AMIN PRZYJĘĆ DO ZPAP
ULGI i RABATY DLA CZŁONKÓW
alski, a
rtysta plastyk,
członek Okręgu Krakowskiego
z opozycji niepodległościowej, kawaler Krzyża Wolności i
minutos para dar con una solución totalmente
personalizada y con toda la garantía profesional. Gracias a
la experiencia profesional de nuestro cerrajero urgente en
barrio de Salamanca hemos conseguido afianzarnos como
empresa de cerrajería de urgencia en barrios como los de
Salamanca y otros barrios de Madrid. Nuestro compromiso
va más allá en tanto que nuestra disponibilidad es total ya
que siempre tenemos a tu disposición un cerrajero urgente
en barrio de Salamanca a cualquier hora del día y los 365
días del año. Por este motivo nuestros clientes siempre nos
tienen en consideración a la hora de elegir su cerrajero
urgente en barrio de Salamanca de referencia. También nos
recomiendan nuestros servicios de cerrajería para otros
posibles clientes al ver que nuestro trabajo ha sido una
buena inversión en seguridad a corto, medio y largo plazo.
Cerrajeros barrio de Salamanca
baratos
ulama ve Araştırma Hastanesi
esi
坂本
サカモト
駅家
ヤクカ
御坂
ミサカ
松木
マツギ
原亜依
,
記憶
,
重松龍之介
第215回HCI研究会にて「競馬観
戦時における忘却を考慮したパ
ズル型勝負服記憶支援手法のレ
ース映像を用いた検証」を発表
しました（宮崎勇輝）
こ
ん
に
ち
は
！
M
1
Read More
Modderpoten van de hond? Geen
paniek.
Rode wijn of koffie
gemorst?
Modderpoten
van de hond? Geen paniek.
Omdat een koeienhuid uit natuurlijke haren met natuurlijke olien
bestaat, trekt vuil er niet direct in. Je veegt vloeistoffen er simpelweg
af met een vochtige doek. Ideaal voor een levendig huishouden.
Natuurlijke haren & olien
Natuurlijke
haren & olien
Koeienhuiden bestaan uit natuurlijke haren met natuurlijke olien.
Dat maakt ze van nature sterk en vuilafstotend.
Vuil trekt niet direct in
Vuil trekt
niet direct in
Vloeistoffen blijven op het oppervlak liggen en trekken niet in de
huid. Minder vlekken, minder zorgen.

:::::

Please copy the listing above word for word, from its start through the line containing "af met een vochtige".

> [Solution]:
AMIN PRZYJĘĆ DO ZPAP
ULGI i RABATY DLA CZŁONKÓW
alski, a
rtysta plastyk,
członek Okręgu Krakowskiego
z opozycji niepodległościowej, kawaler Krzyża Wolności i
minutos para dar con una solución totalmente
personalizada y con toda la garantía profesional. Gracias a
la experiencia profesional de nuestro cerrajero urgente en
barrio de Salamanca hemos conseguido afianzarnos como
empresa de cerrajería de urgencia en barrios como los de
Salamanca y otros barrios de Madrid. Nuestro compromiso
va más allá en tanto que nuestra disponibilidad es total ya
que siempre tenemos a tu disposición un cerrajero urgente
en barrio de Salamanca a cualquier hora del día y los 365
días del año. Por este motivo nuestros clientes siempre nos
tienen en consideración a la hora de elegir su cerrajero
urgente en barrio de Salamanca de referencia. También nos
recomiendan nuestros servicios de cerrajería para otros
posibles clientes al ver que nuestro trabajo ha sido una
buena inversión en seguridad a corto, medio y largo plazo.
Cerrajeros barrio de Salamanca
baratos
ulama ve Araştırma Hastanesi
esi
坂本
サカモト
駅家
ヤクカ
御坂
ミサカ
松木
マツギ
原亜依
,
記憶
,
重松龍之介
第215回HCI研究会にて「競馬観
戦時における忘却を考慮したパ
ズル型勝負服記憶支援手法のレ
ース映像を用いた検証」を発表
しました（宮崎勇輝）
こ
ん
に
ち
は
！
M
1
Read More
Modderpoten van de hond? Geen
paniek.
Rode wijn of koffie
gemorst?
Modderpoten
van de hond? Geen paniek.
Omdat een koeienhuid uit natuurlijke haren met natuurlijke olien
bestaat, trekt vuil er niet direct in. Je veegt vloeistoffen er simpelweg
af met een vochtige doek. Ideaal voor een levendig huishouden.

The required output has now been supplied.